Arkansas State renames building in honor of Lt. Col. Frederick C. Turner Jr.
JONESBORO, Ark. (KAIT) - A history-making moment was celebrated at Arkansas State University with the renaming of the Military Science Building after a trailblazing alumnus. Lieutenant Colonel (Ret.) Frederick C. Turner, Jr. was the first black faculty member at Arkansas State.
But, before that, he was one of the first African-American students to be admitted to Arkansas State College. He graduated in 1960. Lt. Col. Turner, along with Walter Strong, became the first black students to graduate.
Lt. Col. Turner praised the late Dr. Carl R. Reng, then-President of Arkansas State College, for ensuring that he and others had a chance to enroll without problems during a difficult time in our nation’s history.
“He decided that rather than have us come out here to register with the hundreds of other students, we would register in his office and we were given our freshman orientation there and instructed to just show up in class, first day of school,” Lt. Col. Turner explained. “Let me tell you, he was brilliant in doing that because we avoided unnecessary publicity. We avoided any hostility. It never took place.”
Lt. Col. Turner appreciated that smooth transition. He had graduated salutatorian of his class at Booker T. Washington High School. (Jonesboro Public Schools weren’t completely desegregated until 1966.)
Following completion of the 1960 ROTC Summer Camp, he was commissioned as a second lieutenant in the infantry and began a 22-year distinguished career, serving his community.
Dr. Reng asked Turner to serve as an assistant professor of military science for the A-State ROTC program. That meant he would become the first black faculty member at his alma mater.
“For three years, he mentored future Army officers right here in these walls,” Dr. Kelly Damphousse, chancellor of Arkansas State shared with the crowd of city and county dignitaries, family and friends gathered inside the Military Science Building, newly named for Turner.

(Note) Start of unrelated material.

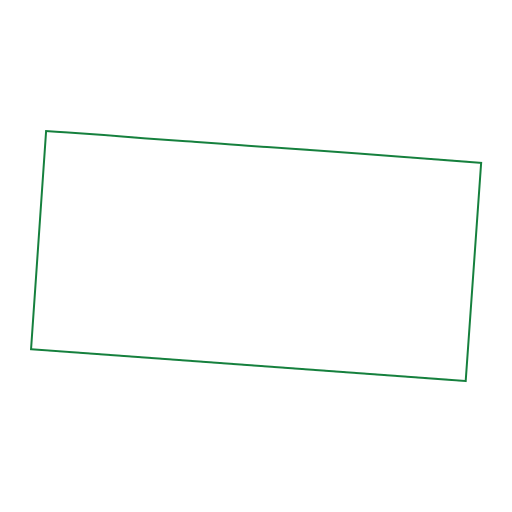 McPherson, South Dakota, United States of America, rotated 4°
{"feature_id": "52423323B76853800057701", "entity_name": "McPherson", "entity_type": "district", "adm_level": 2, "iso_a3": "USA", "parent_name": "United States of America", "parent_adm1": "South Dakota", "projection": "mercator", "projection_center": [-99.314, 45.766], "detail": "fine", "context": "isolated", "style": "outline", "palette": "green", "viewbox_px": 512, "rotation_deg": 4, "n_neighbors": 0, "source": "geoboundaries", "source_scale": "gbopen_adm2", "svg_char_len": 528}
<svg xmlns="http://www.w3.org/2000/svg" viewBox="0 0 512 512"><g transform="rotate(4 256 256)"><path d="M37.9,146.0L38.1,364.7L42.4,364.7L473.9,366.1L474.1,147.4L395.1,146.9L394.6,146.9L350.6,146.6L312.4,146.5L308.2,146.5L259.8,146.5L259.3,146.5L255.8,146.6L255.5,146.6L240.0,146.6L231.8,146.5L228.5,146.5L222.6,146.5L213.6,146.4L201.8,146.4L201.7,146.4L187.0,146.4L183.8,146.3L177.0,146.4L137.9,146.4L136.6,146.4L94.6,145.9L84.8,145.9L58.1,145.9L48.9,146.0L37.9,146.0Z" fill="none" stroke="#15803d" stroke-width="2"/></g></svg>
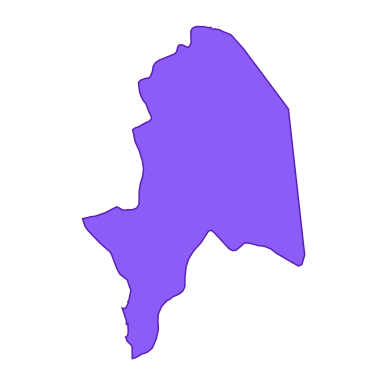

“Ladies and Gentleman, we are creating history today at ASU and for many of us this is very special because it is our alma mater,” Major General George E. Barker said. Maj. Gen. Barker began his career through ROTC at Arkansas State.
Lt. Col. Turner served three tours of duty in Vietnam before coming back home to his family, the former Gussie Lee Jones and daughters, Suzette and Debbye.
“I personally want to extend my gratitude Lt. Col. Turner for being a pioneer that paved the way for black women and men like myself to receive a higher quality education,” Rashad Kirksey, former A-State SGA President said. Kirksey is now pursuing a degree in law.
Following his time at A-State, Lt. Col. Turner was selected for the U.S. Army Command and General Staff College at Fort Leavenworth, Kansas and upon completion of his course was promoted to Lieutenant Colonel. He was assigned as a member of the staff of the Commander of U.S. Forces at Supreme Headquarters Allied Powers Europe in Belgium.
“Nothing brings me more pleasure and honor than to be able to stand before this great man and introduce him to you,” Dr. Debbye Turner Bell said as she introduced her father during the ceremony. Dr. Bell, who is also a graduate of Arkansas State University, served as Miss America 1990.
“I stand before you with a heart full of honor and gratitude,” Lt. Col. Turner said during his remarks following the renaming of the building.
He retired from military service in Aug.1982.
In 2021, first at the request of the Student Government Association, and with the support of Chancellor Damphousse, the Arkansas State Board of Trustees unanimously approved the renaming of the Military Science Building as the Lt. Col. Frederick C. Turner, Jr. Military Science Building, honoring him for his historic roles at Arkansas State University.